Q: Do you have regular workshops during the year?
A: We now have two events per year and hope to grow to four. But we don’t have strong teachers here — mostly hobbyists and volunteers. So regular lessons don’t attract many people.
Q: What about Dutch traditional folk music and dance? Is there overlap with balfolk?
A: Almost none. Dutch traditional dance was written down in the 1870s when people realised the tradition was disappearing. It became very strict and performance‑oriented. Social dancing exists, but it mixes Dutch and world dances (Israeli, etc.).
The scene is small and aging. They’re not interested in the improvisational, free spirit of balfolk. Sometimes they’re even jealous of our numbers. We’ve tried introducing traditional Dutch dances at balfolk events, but Dutch dancers and foreigners rarely want to learn them.
Q: Are there future plans for Dansstage? More days? New ideas?
A: No — it will not become longer. Some of us would love to create a completely different style of festival, but Dansstage is Dansstage. We’re tied to its format.
We’re also aware that the Netherlands has many amateur teachers — maybe a hundred people who call themselves teachers, but very few study the dances abroad or have strong foundations. Dansstage is the only major event in the Netherlands that brings international teachers with real roots in the traditions. This is crucial for the scene.
Q: Have you considered intensive workshops for people who want to become teachers?
A: We’ve thought about it, but it doesn’t work here. The people who truly know the dances are modest and don’t want to be in the spotlight. Meanwhile, the people who want to be teachers often lack knowledge — and they don’t absorb new information even when they attend workshops.
There is one person organising “teacher weekends,” but she herself has no solid base. Participants leave thinking they now have a foundation in balfolk, but they don’t.
Q: What, for you, defines a solid base in balfolk?
A: Most of balfolk is based on French traditions. Many teachers here have never been to the regions where the dances come from. Their knowledge is second‑hand — passed from person to person.
Even those who have visited the regions often went only once, without experiencing the real social context.
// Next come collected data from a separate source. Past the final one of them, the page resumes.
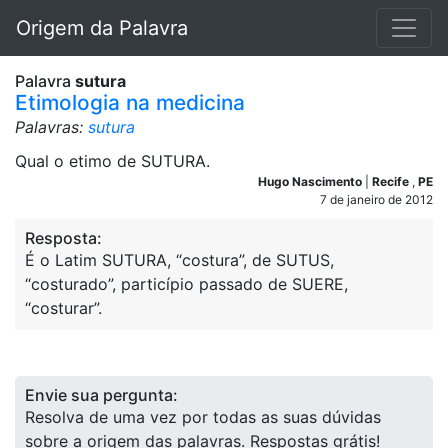
Origem da Palavra
Palavra
sutura
Etimologia na medicina
Palavras:
sutura
Qual o etimo de SUTURA.
Hugo Nascimento
|
Recife
,
PE
7 de janeiro de 2012
Resposta:
É o Latim SUTURA, “costura”, de SUTUS,
“costurado”, particípio passado de SUERE,
“costurar”.
Envie sua pergunta:
Resolva de uma vez por todas as suas dúvidas
sobre a origem das palavras. Respostas grátis!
Workshops can teach technique, but not the feeling or flow of a living tradition.
A few people have truly studied — living in France, spending full summers learning — but they’re not the ones seeking status. They teach when asked, but they don’t need diplomas.
Q: Balfolk today mixes many traditions. How do you see that?
A: The French influence is strong because, in the 1970s revival, France had the most material left — recordings, writing, living memory. But balfolk doesn’t need to be French. It’s contemporary folk: based on tradition, but not the tradition itself.
Some dances survived through old people’s memories, but even those are interpretations — an 80‑year‑old remembering how she danced at 20. Others were reconstructed from melodies whose original steps were lost.